» **YOUR OBJECTIVE**: The reply should hold only the lines from the one with "Обычно в тот" to the one with "Centrumbildningar och samarbetsprojekt", both ends kept, exactly as they appear below, without any pictures.
● ● ● ● ● ● ●
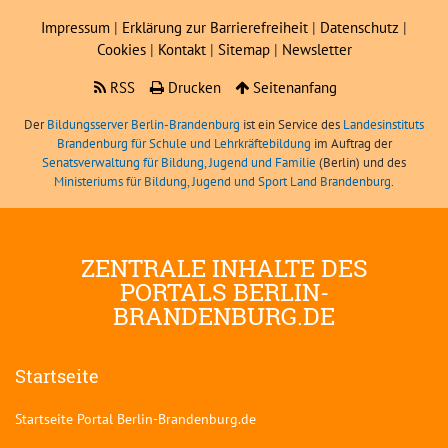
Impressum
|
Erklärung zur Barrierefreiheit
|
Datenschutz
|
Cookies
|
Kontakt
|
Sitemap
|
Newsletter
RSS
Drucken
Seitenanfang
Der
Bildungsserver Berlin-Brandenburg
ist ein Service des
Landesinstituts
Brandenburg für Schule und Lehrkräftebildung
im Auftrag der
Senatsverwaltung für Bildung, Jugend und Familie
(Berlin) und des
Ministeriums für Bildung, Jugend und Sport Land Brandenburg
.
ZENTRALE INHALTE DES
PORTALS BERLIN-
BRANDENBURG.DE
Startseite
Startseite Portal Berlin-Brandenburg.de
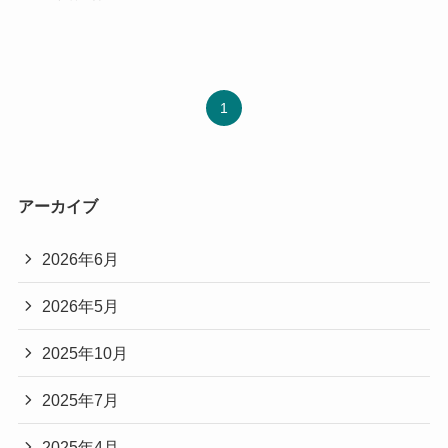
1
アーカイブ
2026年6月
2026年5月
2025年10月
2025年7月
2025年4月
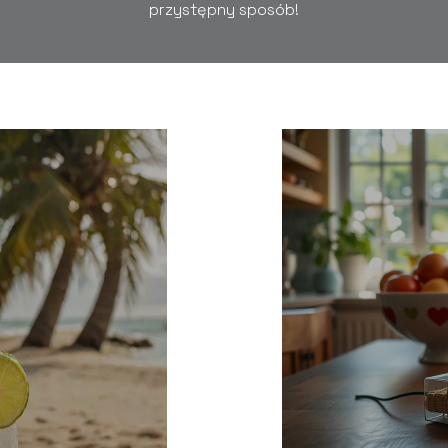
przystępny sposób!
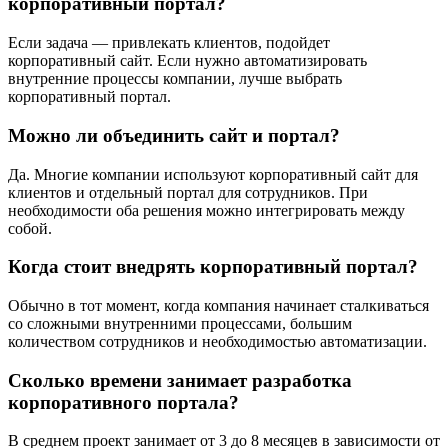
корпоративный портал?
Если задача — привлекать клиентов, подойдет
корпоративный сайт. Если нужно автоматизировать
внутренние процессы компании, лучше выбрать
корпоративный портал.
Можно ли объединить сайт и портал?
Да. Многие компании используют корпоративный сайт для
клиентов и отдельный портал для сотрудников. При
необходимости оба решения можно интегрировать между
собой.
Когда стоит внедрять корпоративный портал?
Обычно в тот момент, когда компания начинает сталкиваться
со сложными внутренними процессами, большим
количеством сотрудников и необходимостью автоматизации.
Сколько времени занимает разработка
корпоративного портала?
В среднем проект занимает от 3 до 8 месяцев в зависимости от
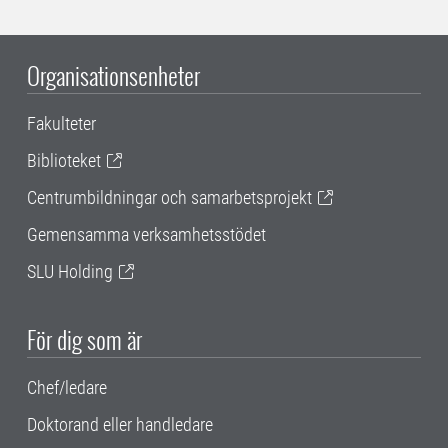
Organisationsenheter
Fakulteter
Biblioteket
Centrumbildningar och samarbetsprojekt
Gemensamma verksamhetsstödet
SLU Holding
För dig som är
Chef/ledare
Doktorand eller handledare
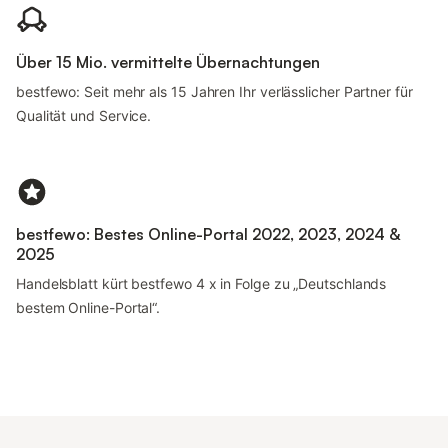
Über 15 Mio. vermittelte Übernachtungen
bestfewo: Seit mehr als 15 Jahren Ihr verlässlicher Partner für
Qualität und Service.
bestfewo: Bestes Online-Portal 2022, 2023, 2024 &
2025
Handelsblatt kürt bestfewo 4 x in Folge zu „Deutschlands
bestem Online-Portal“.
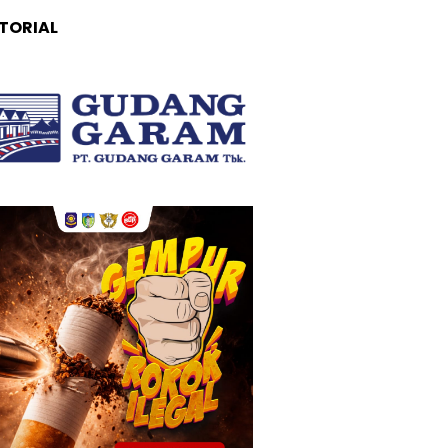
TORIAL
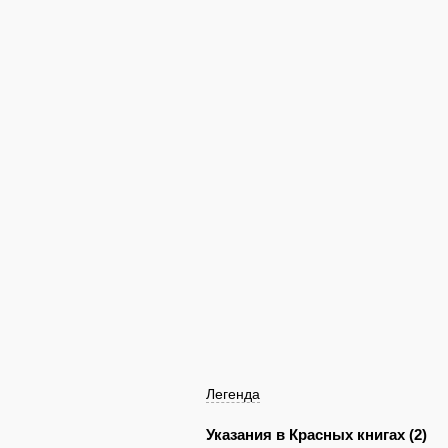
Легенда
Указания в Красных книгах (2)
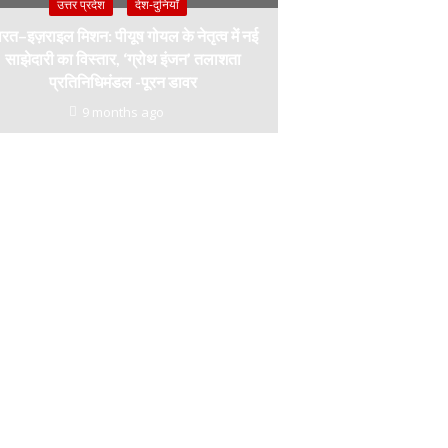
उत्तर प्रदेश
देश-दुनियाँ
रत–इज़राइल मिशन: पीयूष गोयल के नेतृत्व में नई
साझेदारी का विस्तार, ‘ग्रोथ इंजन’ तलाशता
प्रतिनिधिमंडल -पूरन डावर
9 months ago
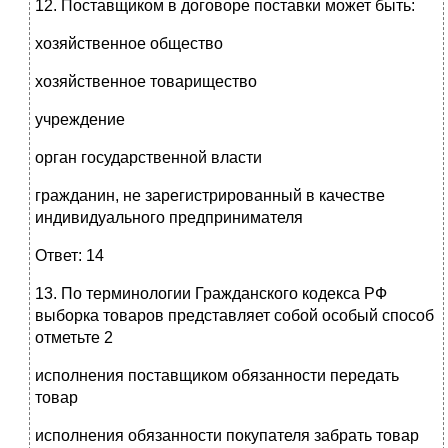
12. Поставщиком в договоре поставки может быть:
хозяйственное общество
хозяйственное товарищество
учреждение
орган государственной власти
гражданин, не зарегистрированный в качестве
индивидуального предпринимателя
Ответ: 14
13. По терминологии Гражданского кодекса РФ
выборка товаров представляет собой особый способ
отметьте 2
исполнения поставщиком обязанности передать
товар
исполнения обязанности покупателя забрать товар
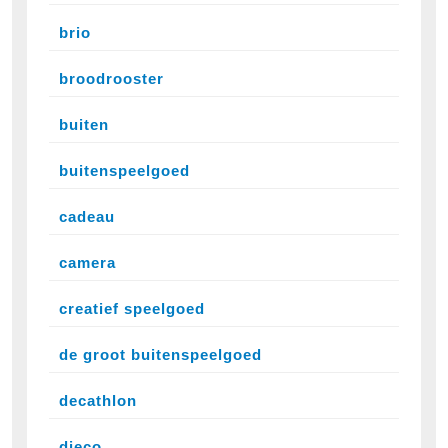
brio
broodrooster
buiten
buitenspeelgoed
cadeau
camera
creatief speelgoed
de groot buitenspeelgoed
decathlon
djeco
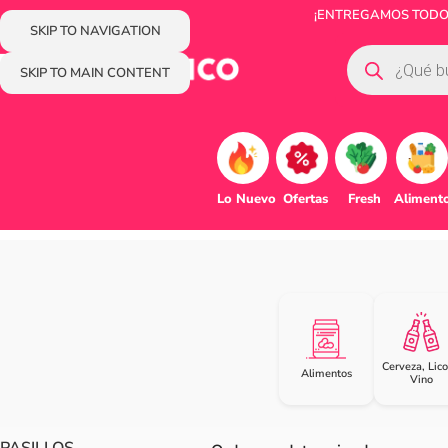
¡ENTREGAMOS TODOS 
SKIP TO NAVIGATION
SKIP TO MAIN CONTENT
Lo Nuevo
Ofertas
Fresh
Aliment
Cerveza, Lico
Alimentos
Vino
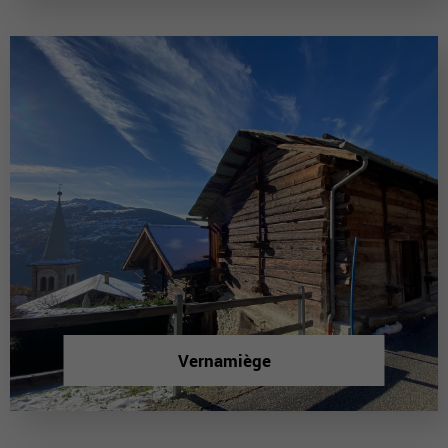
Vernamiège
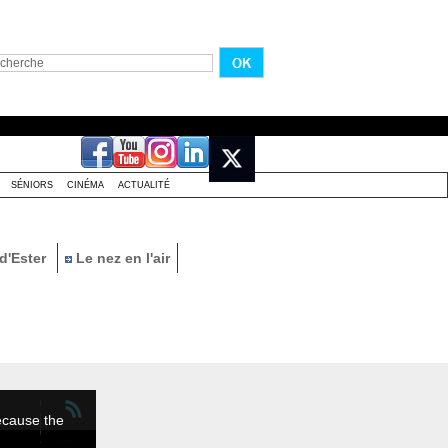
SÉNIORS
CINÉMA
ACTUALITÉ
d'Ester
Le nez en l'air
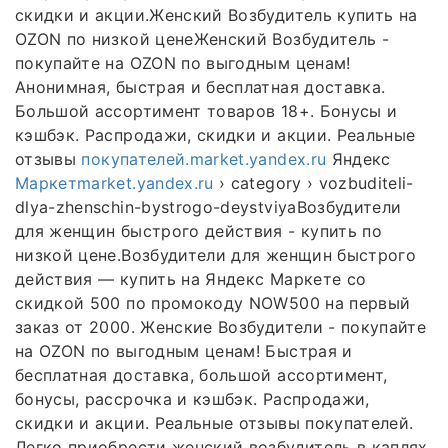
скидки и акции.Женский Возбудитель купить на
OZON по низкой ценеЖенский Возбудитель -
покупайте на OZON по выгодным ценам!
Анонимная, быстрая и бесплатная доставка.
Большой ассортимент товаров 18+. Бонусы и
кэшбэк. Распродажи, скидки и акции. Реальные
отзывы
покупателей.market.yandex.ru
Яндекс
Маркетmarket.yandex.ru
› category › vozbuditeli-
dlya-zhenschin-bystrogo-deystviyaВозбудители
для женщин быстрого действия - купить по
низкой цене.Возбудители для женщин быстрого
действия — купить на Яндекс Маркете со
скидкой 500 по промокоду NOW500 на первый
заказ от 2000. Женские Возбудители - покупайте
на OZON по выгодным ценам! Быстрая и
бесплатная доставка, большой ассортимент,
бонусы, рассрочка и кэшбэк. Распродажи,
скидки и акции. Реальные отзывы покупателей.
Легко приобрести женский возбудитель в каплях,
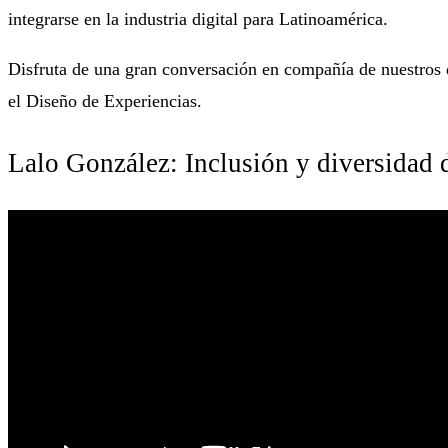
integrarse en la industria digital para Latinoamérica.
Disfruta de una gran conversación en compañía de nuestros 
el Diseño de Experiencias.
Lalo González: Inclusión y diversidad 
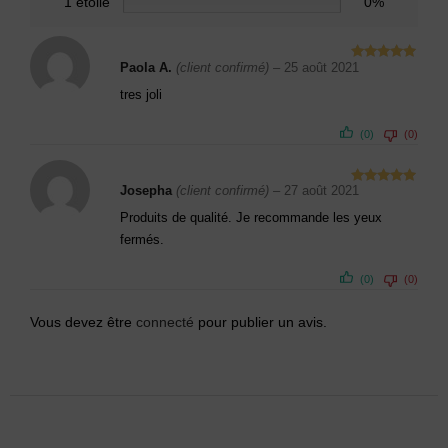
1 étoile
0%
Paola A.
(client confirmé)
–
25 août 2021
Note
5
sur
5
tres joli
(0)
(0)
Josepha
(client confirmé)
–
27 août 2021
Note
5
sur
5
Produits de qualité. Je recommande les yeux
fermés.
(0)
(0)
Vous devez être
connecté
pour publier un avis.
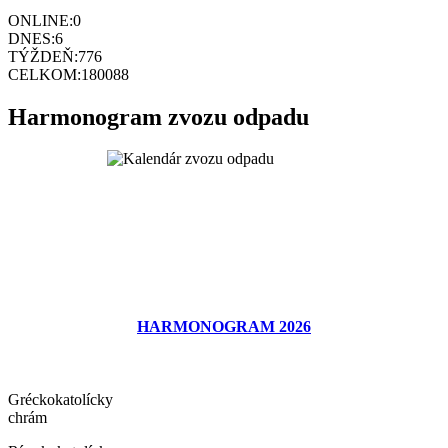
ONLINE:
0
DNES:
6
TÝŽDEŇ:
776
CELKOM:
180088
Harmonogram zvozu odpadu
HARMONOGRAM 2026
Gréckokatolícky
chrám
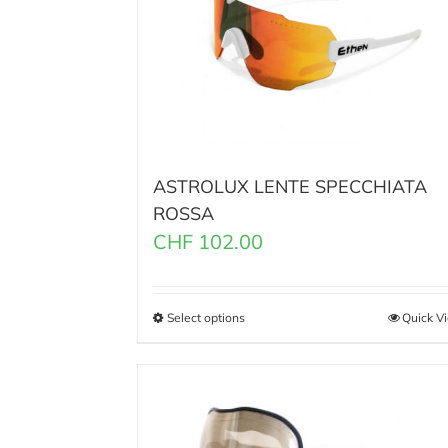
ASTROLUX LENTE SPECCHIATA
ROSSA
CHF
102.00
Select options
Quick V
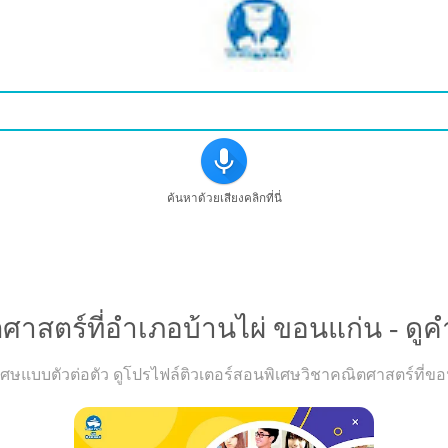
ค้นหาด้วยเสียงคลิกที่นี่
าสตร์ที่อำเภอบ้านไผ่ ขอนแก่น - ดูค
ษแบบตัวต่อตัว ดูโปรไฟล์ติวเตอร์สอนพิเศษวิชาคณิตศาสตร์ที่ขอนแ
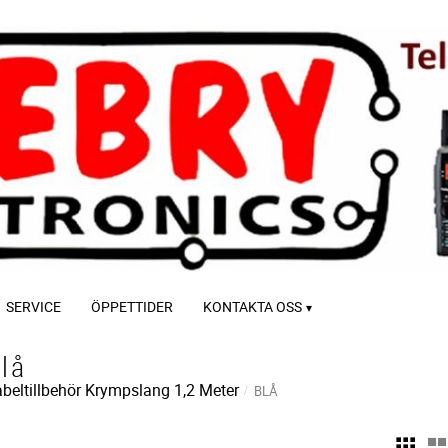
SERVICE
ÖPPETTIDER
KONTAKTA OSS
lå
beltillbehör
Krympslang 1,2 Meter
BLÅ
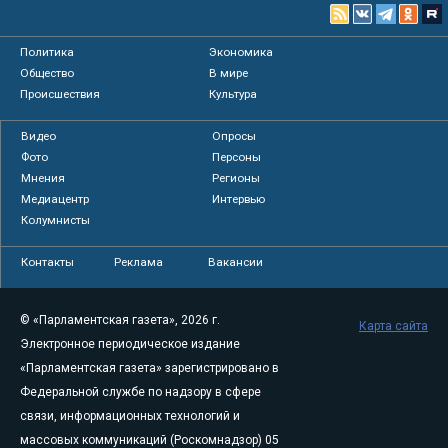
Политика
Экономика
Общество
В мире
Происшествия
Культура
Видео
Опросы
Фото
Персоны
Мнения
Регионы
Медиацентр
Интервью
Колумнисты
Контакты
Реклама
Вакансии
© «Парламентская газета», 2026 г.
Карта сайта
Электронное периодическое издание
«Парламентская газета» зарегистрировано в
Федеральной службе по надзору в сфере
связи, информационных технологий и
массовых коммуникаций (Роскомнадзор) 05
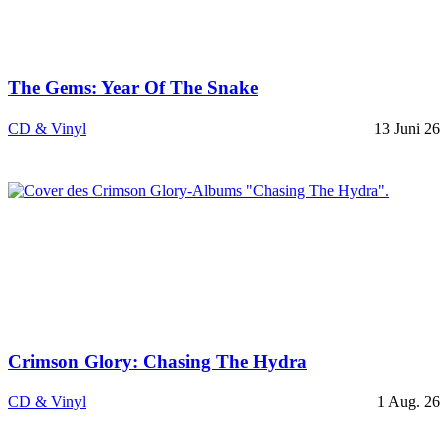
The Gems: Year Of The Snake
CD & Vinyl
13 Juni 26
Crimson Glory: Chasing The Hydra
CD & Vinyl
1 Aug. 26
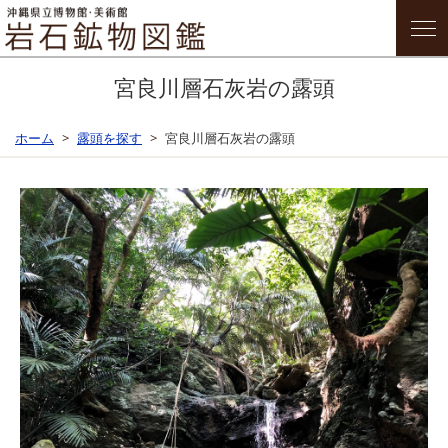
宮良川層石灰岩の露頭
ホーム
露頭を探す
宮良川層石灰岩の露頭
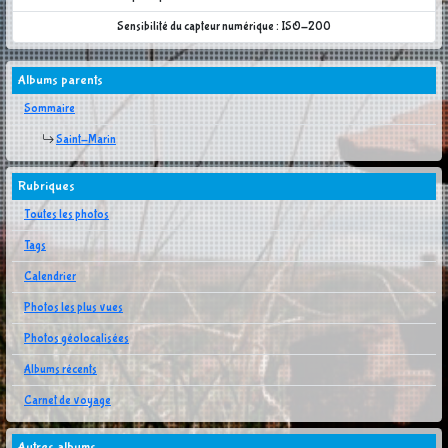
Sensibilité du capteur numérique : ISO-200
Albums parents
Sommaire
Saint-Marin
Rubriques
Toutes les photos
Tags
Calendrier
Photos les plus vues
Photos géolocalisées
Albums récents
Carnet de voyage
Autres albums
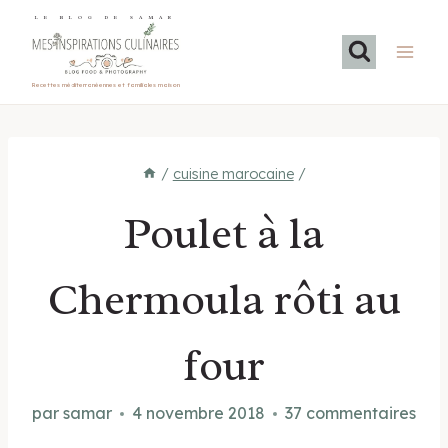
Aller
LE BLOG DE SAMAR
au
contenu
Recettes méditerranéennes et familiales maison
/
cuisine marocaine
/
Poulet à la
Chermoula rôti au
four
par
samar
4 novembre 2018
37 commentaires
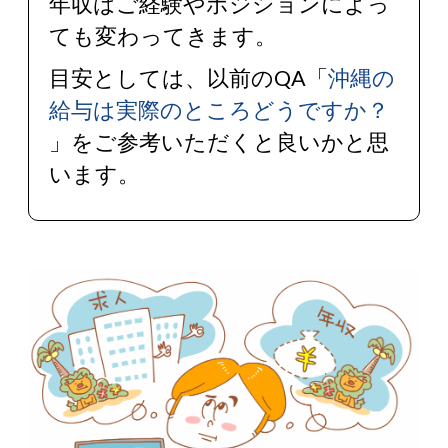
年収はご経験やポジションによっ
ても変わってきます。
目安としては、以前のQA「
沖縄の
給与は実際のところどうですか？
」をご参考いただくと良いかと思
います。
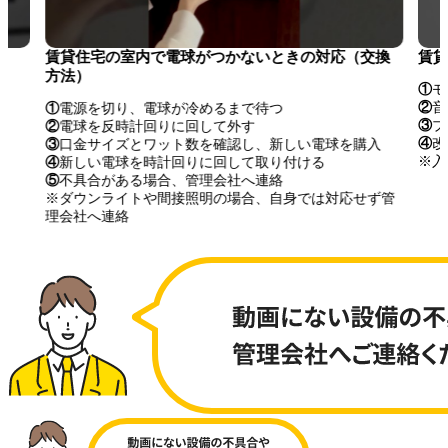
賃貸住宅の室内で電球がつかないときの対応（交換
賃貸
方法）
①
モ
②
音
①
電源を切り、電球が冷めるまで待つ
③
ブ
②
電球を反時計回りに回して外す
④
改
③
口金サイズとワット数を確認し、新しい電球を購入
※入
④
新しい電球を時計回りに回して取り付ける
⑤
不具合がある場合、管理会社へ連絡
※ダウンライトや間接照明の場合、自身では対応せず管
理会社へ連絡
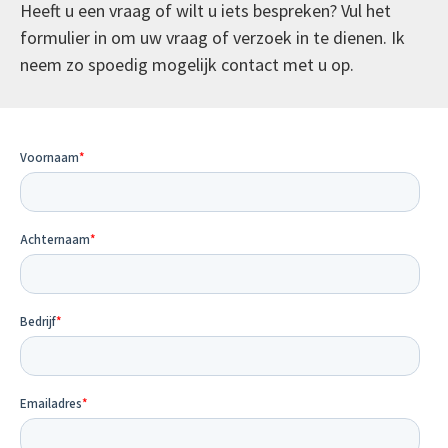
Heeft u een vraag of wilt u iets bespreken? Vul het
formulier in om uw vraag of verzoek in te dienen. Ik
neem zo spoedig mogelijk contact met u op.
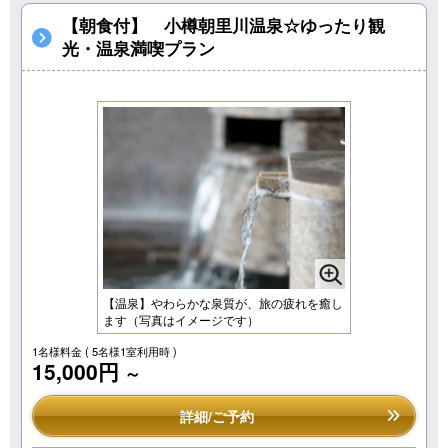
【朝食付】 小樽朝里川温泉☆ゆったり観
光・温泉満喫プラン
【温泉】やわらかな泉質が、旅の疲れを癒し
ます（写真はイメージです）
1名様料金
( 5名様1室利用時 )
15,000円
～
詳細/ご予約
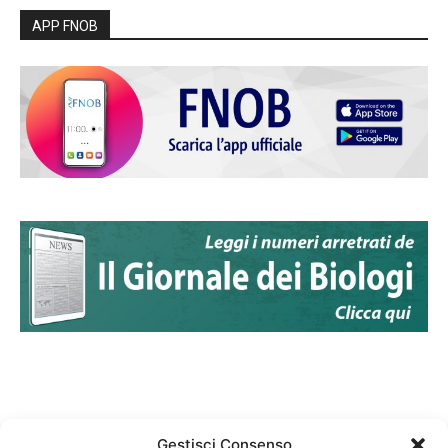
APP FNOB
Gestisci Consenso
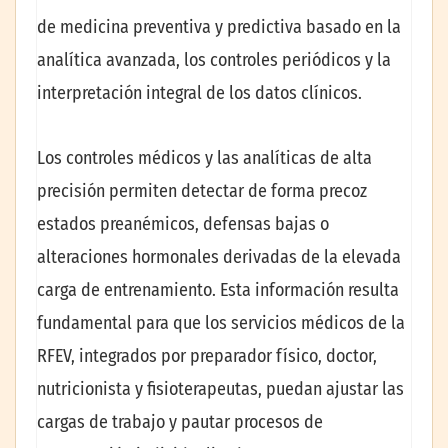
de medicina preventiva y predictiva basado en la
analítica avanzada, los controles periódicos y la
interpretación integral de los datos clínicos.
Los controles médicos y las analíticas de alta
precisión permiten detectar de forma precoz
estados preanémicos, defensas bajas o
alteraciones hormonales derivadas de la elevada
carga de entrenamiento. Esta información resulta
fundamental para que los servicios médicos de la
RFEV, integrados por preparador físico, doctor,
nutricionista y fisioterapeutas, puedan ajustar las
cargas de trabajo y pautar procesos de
● ● ● ● ● ● ●
» **REPLY TO THE EXERCISE**:
Обычно в тот момент, когда компания начинает сталкиваться
со сложными внутренними процессами, большим
количеством сотрудников и необходимостью автоматизации.
Сколько времени занимает разработка
корпоративного портала?
В среднем проект занимает от 3 до 8 месяцев в зависимости от
Organisationsenheter
Fakulteter
Biblioteket
Centrumbildningar och samarbetsprojekt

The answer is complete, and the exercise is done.